### Material for this task

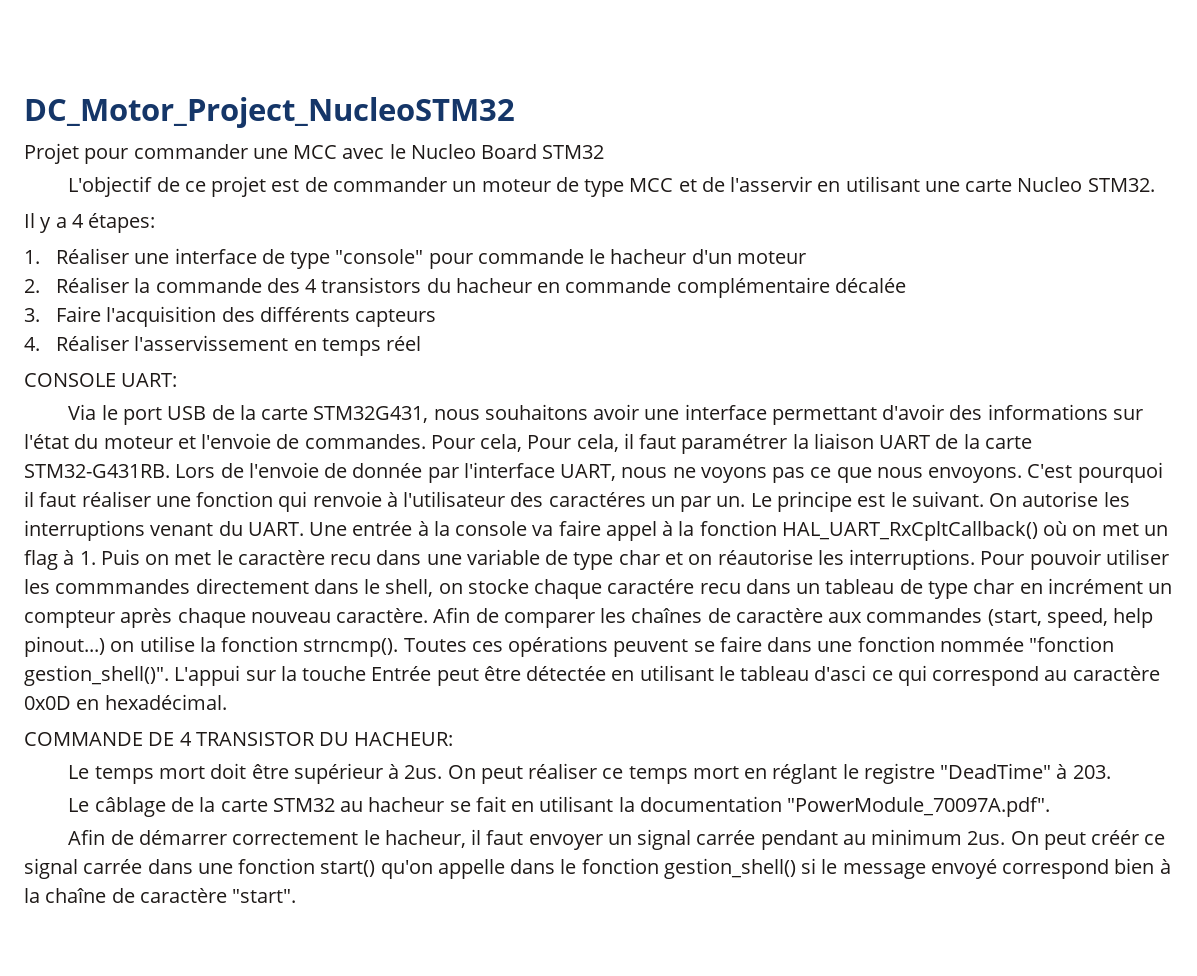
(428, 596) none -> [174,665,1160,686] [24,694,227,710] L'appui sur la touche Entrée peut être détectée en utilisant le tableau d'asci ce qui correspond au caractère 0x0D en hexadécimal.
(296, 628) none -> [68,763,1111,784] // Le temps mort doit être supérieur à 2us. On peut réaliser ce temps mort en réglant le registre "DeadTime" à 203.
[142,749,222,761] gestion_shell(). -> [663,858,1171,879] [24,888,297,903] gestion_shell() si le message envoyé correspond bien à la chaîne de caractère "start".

...

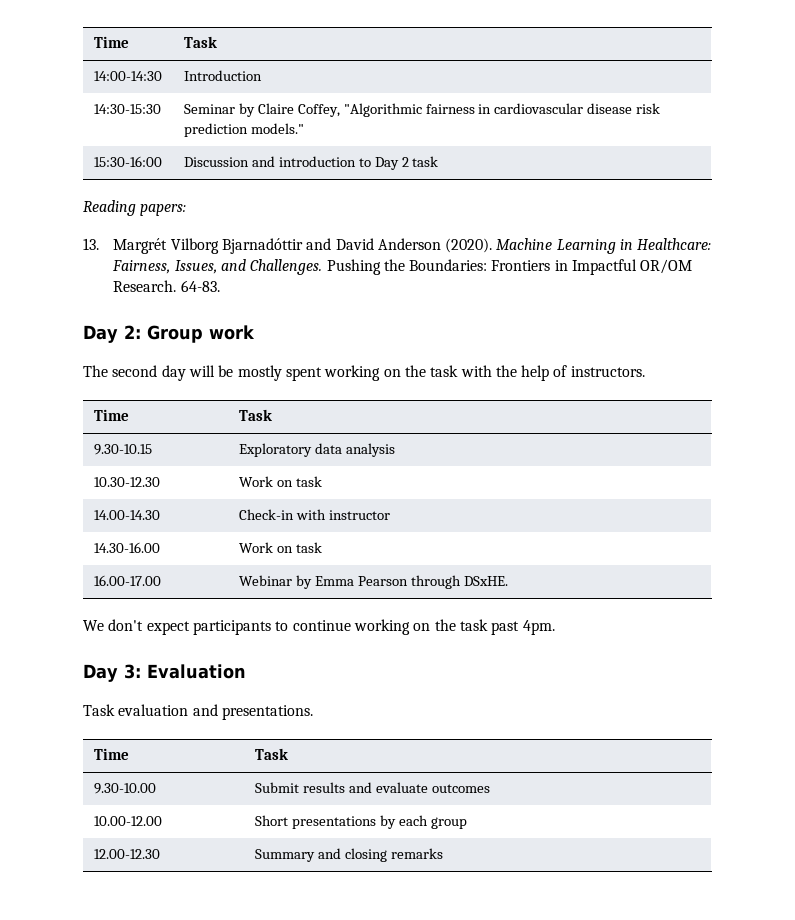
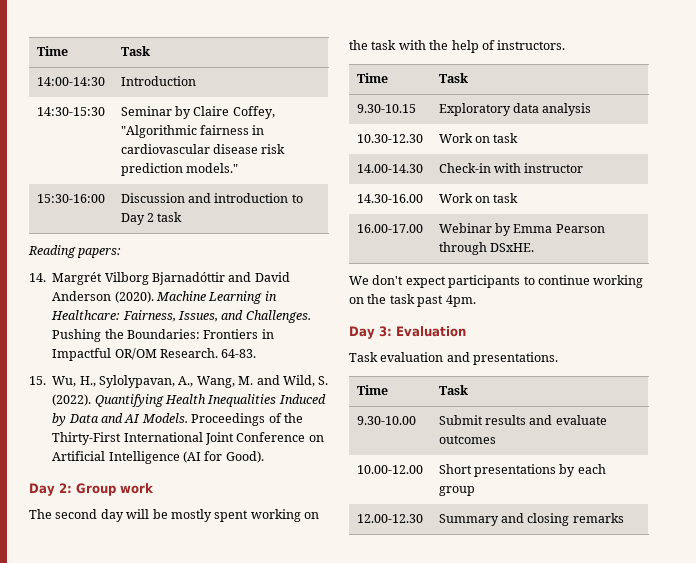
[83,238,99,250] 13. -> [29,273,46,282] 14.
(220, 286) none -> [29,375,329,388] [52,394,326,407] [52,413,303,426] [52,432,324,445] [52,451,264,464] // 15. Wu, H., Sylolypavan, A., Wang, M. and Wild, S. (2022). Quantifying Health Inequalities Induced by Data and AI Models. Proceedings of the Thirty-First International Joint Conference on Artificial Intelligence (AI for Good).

### Exercise directions
The lines above from the one with "(428, 596) none" through the one with "[142,749,222,761] gestion_shell(). ->" are to be duplicated exactly, ends included, with nothing added.

### Solution to the problem
(428, 596) none -> [174,665,1160,686] [24,694,227,710] L'appui sur la touche Entrée peut être détectée en utilisant le tableau d'asci ce qui correspond au caractère 0x0D en hexadécimal.
(296, 628) none -> [68,763,1111,784] // Le temps mort doit être supérieur à 2us. On peut réaliser ce temps mort en réglant le registre "DeadTime" à 203.
[142,749,222,761] gestion_shell(). -> [663,858,1171,879] [24,888,297,903] gestion_shell() si le message envoyé correspond bien à la chaîne de caractère "start".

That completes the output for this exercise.